Exercise aim. With the listing in front of you, retype it exactly.

Records for processing.

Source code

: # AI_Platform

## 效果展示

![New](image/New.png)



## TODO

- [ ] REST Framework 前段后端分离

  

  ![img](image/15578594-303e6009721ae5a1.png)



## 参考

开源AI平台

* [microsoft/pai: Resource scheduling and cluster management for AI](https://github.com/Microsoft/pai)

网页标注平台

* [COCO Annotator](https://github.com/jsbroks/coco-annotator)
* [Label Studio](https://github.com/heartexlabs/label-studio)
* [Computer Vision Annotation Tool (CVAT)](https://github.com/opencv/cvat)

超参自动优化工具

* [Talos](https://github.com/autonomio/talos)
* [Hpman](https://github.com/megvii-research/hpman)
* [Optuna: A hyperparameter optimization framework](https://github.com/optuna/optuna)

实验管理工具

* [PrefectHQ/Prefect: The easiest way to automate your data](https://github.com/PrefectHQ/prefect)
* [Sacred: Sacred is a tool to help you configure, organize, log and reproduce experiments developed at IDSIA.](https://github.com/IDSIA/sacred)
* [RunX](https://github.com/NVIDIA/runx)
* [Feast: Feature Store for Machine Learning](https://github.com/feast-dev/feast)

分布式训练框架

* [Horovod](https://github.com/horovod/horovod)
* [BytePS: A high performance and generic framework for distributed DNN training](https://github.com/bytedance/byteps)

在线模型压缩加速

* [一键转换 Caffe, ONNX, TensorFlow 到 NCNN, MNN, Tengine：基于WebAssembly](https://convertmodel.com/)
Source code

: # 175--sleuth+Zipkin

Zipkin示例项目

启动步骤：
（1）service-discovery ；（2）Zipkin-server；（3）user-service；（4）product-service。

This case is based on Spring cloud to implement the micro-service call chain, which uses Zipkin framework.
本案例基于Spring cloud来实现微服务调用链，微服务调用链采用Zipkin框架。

Solution for this problem.
Source code

: # AI_Platform

## 效果展示

![New](image/New.png)



## TODO

- [ ] REST Framework 前段后端分离

  

  ![img](image/15578594-303e6009721ae5a1.png)



## 参考

开源AI平台

* [microsoft/pai: Resource scheduling and cluster management for AI](https://github.com/Microsoft/pai)

网页标注平台

* [COCO Annotator](https://github.com/jsbroks/coco-annotator)
* [Label Studio](https://github.com/heartexlabs/label-studio)
* [Computer Vision Annotation Tool (CVAT)](https://github.com/opencv/cvat)

超参自动优化工具

* [Talos](https://github.com/autonomio/talos)
* [Hpman](https://github.com/megvii-research/hpman)
* [Optuna: A hyperparameter optimization framework](https://github.com/optuna/optuna)

实验管理工具

* [PrefectHQ/Prefect: The easiest way to automate your data](https://github.com/PrefectHQ/prefect)
* [Sacred: Sacred is a tool to help you configure, organize, log and reproduce experiments developed at IDSIA.](https://github.com/IDSIA/sacred)
* [RunX](https://github.com/NVIDIA/runx)
* [Feast: Feature Store for Machine Learning](https://github.com/feast-dev/feast)

分布式训练框架

* [Horovod](https://github.com/horovod/horovod)
* [BytePS: A high performance and generic framework for distributed DNN training](https://github.com/bytedance/byteps)

在线模型压缩加速

* [一键转换 Caffe, ONNX, TensorFlow 到 NCNN, MNN, Tengine：基于WebAssembly](https://convertmodel.com/)
Source code

: # 175--sleuth+Zipkin

Zipkin示例项目

启动步骤：
（1）service-discovery ；（2）Zipkin-server；（3）user-service；（4）product-service。

This case is based on Spring cloud to implement the micro-service call chain, which uses Zipkin framework.
本案例基于Spring cloud来实现微服务调用链，微服务调用链采用Zipkin框架。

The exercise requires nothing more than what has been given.